━━ Input data
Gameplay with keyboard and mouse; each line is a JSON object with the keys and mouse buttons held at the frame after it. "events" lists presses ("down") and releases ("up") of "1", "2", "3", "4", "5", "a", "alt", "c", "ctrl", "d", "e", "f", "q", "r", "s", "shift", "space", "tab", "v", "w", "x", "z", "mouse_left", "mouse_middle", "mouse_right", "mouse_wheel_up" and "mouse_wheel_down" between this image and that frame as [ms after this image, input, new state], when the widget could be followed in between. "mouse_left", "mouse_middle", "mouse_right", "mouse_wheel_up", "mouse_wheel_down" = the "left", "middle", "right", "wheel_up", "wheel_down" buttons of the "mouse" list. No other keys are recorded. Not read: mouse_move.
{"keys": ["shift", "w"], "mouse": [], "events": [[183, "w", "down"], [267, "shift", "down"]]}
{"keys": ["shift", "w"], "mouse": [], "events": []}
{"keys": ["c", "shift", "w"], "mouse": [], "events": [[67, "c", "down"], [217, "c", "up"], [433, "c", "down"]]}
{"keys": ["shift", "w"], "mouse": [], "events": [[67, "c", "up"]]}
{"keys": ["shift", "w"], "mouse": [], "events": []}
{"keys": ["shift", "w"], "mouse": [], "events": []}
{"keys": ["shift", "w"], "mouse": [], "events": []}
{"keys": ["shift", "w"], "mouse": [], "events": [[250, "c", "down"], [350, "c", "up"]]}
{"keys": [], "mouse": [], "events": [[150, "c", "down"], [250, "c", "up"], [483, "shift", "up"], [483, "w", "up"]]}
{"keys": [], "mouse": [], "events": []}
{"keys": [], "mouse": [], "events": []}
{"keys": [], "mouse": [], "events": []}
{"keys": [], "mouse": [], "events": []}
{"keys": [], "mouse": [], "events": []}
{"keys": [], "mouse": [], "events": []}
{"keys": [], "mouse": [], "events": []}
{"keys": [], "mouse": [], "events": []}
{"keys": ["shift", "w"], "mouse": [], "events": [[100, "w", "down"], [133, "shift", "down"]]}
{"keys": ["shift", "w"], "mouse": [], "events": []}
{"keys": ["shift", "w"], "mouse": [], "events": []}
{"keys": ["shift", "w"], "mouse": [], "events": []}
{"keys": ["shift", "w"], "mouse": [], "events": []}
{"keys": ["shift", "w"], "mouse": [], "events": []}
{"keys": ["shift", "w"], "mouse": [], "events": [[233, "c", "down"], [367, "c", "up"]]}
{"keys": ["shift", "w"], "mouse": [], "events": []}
━━━━
- Problem details -
Go through the material above, and wherever a line contains the string "down", return it.

- Reply -
Gameplay with keyboard and mouse; each line is a JSON object with the keys and mouse buttons held at the frame after it. "events" lists presses ("down") and releases ("up") of "1", "2", "3", "4", "5", "a", "alt", "c", "ctrl", "d", "e", "f", "q", "r", "s", "shift", "space", "tab", "v", "w", "x", "z", "mouse_left", "mouse_middle", "mouse_right", "mouse_wheel_up" and "mouse_wheel_down" between this image and that frame as [ms after this image, input, new state], when the widget could be followed in between. "mouse_left", "mouse_middle", "mouse_right", "mouse_wheel_up", "mouse_wheel_down" = the "left", "middle", "right", "wheel_up", "wheel_down" buttons of the "mouse" list. No other keys are recorded. Not read: mouse_move.
{"keys": ["shift", "w"], "mouse": [], "events": [[183, "w", "down"], [267, "shift", "down"]]}
{"keys": ["c", "shift", "w"], "mouse": [], "events": [[67, "c", "down"], [217, "c", "up"], [433, "c", "down"]]}
{"keys": ["shift", "w"], "mouse": [], "events": [[250, "c", "down"], [350, "c", "up"]]}
{"keys": [], "mouse": [], "events": [[150, "c", "down"], [250, "c", "up"], [483, "shift", "up"], [483, "w", "up"]]}
{"keys": ["shift", "w"], "mouse": [], "events": [[100, "w", "down"], [133, "shift", "down"]]}
{"keys": ["shift", "w"], "mouse": [], "events": [[233, "c", "down"], [367, "c", "up"]]}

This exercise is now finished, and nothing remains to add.